Minister gospodarki Guy Parmelin podkreślił, że utrzymanie szwajcarskiego poziomu wynagrodzeń jest kluczowe dla rządu. Przedstawione środki mają na celu zabezpieczenie tożsamości wynagrodzeń w obliczu zmian legislacyjnych związanych z nowymi umowami z UE, które były negocjowane do grudnia.
Szczególnie kontrowersyjna okazała się kwestia przepisów dotyczących wydatków pracowników z UE, które będą musiały być dostosowane.

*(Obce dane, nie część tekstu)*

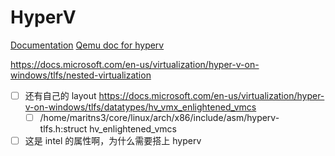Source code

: # HyperV
[Documentation](https://docs.microsoft.com/en-us/virtualization/hyper-v-on-windows/about/)
[Qemu doc for hyperv](https://github.com/qemu/qemu/blob/master/docs/hyperv.txt)


https://docs.microsoft.com/en-us/virtualization/hyper-v-on-windows/tlfs/nested-virtualization

- [ ] 还有自己的 layout https://docs.microsoft.com/en-us/virtualization/hyper-v-on-windows/tlfs/datatypes/hv_vmx_enlightened_vmcs
    - [ ] /home/maritns3/core/linux/arch/x86/include/asm/hyperv-tlfs.h:struct hv_enlightened_vmcs

- [ ] 这是 intel 的属性啊，为什么需要搭上 hyperv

Decyzje te wywołały mieszane reakcje wśród związków zawodowych, które zauważają, że dotychczasowe działania mogą nie wystarczyć do całkowitej ochrony wynagrodzeń.
W rezultacie, przedstawiciele związków podkreślili, że chociaż pewne kroki zostały podjęte, nadal istnieje znaczna potrzeba działań w celu wprowadzenia skutecznych mechanizmów ochronnych.

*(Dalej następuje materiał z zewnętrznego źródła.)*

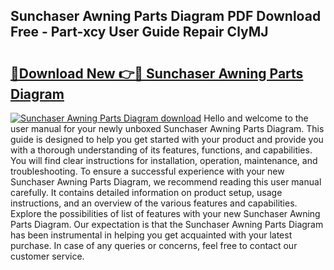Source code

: ## Sunchaser Awning Parts Diagram PDF Download Free - Part-xcy User Guide Repair ClyMJ

# <h2><a href="http://dfui7k.blite.top/?on=Sunchaser+Awning+Parts+Diagram">🔗Download New 👉🔴 Sunchaser Awning Parts Diagram</a></h2>

[![Sunchaser Awning Parts Diagram download](https://i.imgur.com/lujVjoI.png)](http://dfui7k.blite.top/?on=Sunchaser+Awning+Parts+Diagram)
Hello and welcome to the user manual for your newly unboxed Sunchaser Awning Parts Diagram. This guide is designed to help you get started with your product and provide you with a thorough understanding of its features, functions, and capabilities. You will find clear instructions for installation, operation, maintenance, and troubleshooting. To ensure a successful experience with your new Sunchaser Awning Parts Diagram, we recommend reading this user manual carefully. It contains detailed information on product setup, usage instructions, and an overview of the various features and capabilities. Explore the possibilities of list of features with your new Sunchaser Awning Parts Diagram. Our expectation is that the Sunchaser Awning Parts Diagram has been instrumental in helping you get acquainted with your latest purchase. In case of any queries or concerns, feel free to contact our customer service.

Choć rząd przedstawił jasno określone rozwiązania, krytyka ze strony Szwajcarskiej Partii Ludowej (SVP) nie dawała o sobie zapomnieć. Ich przedstawiciele określili nowe przepisy jako „oczyszczanie sytuacji”, podkreślając negatywne skutki, jakie za sobą niosą.
Na zakończenie, Guy Parmelin wezwał do współpracy, aby nowe regulacje mogły stać się rzeczywistością lawinowo zmieniającej się gospodarki, co w dalszym ciągu będzie wymagać szczegółowych i konkretnych działań zarówno ze strony rządu, jak i przedstawicieli pracowników oraz pracodawców.
Źródło: 20min.ch
Zapisz się do naszego newslettera i bądź na bieżąco z informacjami, wiadomościami, polskimi usługami, ofertami pracy i wydarzeniami w Szwajcarii!
no i znowu mamy cyrk, jakby to, co robi rząd, miało sens. 60 spotkań, a efekt? totalna klapa! minister gospodarki próbuje nas przekonać, że jego przemyślenia to złoty środek, ale to tylko zasłona dymna. te nowe przepisy są jak kiełbasa wyborcza – dużo gadania, mało konkretów.
a te wydatki pracowników z ue? śmieszne. zamiast bronić naszych wynagrodzeń, rząd jedynie twardo lekceważy nasze potrzeby. związki zawodowe też nic nie pomagają, jakby były z innej bajki. mówią o ochronie, ale co z tego, skoro i tak nie ma co liczyć na sensowne zmiany.
całe to „współpracowanie” brzmi jak kłamstwo i puste frazesy. czas na konkretne działania, a nie na kolejne puste obietnice!
czy to serio? te nowe przepisy mają chronić wynagrodzenia, ale co z tego, jak cały czas słyszymy o nowych regulacjach, które tylko wprowadzają chaos? rząd niby dba o nasze interesy, a tak naprawdę to wszystko jest jednym wielkim politiźm, znów tylko dla oczu! nie wierzę, że to cokolwiek zmieni, bo te wszystkie spotkania z pracodawcami i związkami zawodowymi to tylko pozory. ja jako monter okien wiem, jak to wygląda w praktyce, a nie na papierze. to tylko puste słowa, a my będziemy nadal musieli się bronić o godne wynagrodzenie. gdzie tu logika?!
No cóż, Szwajcaria po raz kolejny pokazuje, że rozmowy z UE to długi, niezły maraton. Po 60 spotkaniach i mnóstwie poczucia, że czujemy się jakbyśmy dryfowali po morzu rozczarowań, w końcu jakieś nowe przepisy. Ale czy to wystarczy? Związkowcy mówią, że może być z tym krucho, więc ja się zastanawiam: czy to tylko gra słów, żeby jakoś przykryć brak konkretów?
Guy Parmelin nawołuje do współpracy, ale kto tu się tak naprawdę martwi o tożsamość wynagrodzeń? Wydaje mi się, że więcej tego “oczyszczania sytuacji” tylko szum z robi, a nie rzeczywiste zmiany. Zawsze łatwo machać papierem, trudniej zrealizować obietnice. Już to widziałam, więc powiem tak: lepsze to niż nic, ale… kto chce być na końcu z niczym?